▶ _Selected extract_
Purpose of the Study:

  • To review the application of vibronic coupling (VC) potentials in trajectory-based excited-state dynamics simulations.
  • To highlight the advantages and insights gained from using VC models, particularly linear VC (LVC).
  • To discuss the integration of VC potentials with various computational methods.

Main Methods:

  • Review of vibronic coupling (VC) potentials, including linear VC (LVC).
  • Integration with trajectory-based methods: surface hopping, variational multiconfigurational Gaussian, and exact-factorization-derived approaches.
  • Application to molecular and condensed-phase systems.

Main Results:

  • VC models, especially LVC, facilitate efficient simulations of photophysical and photochemical processes.
  • These models provide insights into energy/charge transfer, excited-state lifetimes, and relaxation pathways.

▶ _Provided information_
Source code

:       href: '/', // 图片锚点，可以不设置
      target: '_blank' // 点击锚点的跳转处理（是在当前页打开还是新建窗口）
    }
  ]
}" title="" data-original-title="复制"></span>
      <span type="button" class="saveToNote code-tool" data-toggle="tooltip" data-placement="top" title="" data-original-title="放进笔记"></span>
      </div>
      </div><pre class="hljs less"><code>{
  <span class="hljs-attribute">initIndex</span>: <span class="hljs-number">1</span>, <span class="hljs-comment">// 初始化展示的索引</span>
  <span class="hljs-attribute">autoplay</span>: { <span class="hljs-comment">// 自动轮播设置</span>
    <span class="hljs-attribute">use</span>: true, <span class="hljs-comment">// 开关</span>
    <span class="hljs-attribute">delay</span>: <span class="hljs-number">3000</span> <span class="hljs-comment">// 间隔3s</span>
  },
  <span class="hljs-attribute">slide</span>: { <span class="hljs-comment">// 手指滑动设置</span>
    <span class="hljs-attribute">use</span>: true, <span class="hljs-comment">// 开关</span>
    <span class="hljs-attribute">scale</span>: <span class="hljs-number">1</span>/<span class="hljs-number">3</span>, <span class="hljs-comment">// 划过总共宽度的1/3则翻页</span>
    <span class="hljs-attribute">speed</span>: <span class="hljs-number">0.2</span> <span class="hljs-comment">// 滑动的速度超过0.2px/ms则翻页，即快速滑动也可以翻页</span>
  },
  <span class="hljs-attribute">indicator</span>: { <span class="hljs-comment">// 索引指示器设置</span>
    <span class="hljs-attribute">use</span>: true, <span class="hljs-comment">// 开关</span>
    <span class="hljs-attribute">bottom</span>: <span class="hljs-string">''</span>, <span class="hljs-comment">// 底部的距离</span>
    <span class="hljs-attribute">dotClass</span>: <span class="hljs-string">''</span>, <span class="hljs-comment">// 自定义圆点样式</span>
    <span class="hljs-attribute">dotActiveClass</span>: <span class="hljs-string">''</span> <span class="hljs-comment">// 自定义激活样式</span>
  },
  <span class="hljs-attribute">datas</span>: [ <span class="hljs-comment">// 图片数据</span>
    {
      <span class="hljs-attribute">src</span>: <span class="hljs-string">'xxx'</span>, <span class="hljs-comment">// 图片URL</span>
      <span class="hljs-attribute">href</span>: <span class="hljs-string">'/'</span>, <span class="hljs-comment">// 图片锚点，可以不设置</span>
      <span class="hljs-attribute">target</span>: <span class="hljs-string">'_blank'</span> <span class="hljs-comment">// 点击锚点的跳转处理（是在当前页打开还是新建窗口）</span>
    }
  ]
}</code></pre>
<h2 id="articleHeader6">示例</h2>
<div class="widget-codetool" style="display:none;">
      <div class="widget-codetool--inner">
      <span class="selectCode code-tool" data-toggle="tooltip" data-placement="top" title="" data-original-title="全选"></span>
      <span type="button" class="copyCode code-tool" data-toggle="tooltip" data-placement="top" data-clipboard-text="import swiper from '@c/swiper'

▶ _Directions_
Can you continue the summary of vibronic coupling potentials in excited-state dynamics, picking up after its final point about energy/charge transfer, excited-state lifetimes, and relaxation pathways?

▶ _Exercise output_
  • VC models have uncovered mechanistic details like state-specific intersystem crossing and vibrational mode selectivity.

Conclusions:

  • VC potentials are computationally efficient and valuable for benchmarking and exploring excited-state dynamics.
  • Future directions include integrating VC with machine learning, anharmonic corrections, and hybrid QM/MM frameworks for complex environments.
  • VC-based approaches enhance the study of photophysics in diverse molecular systems.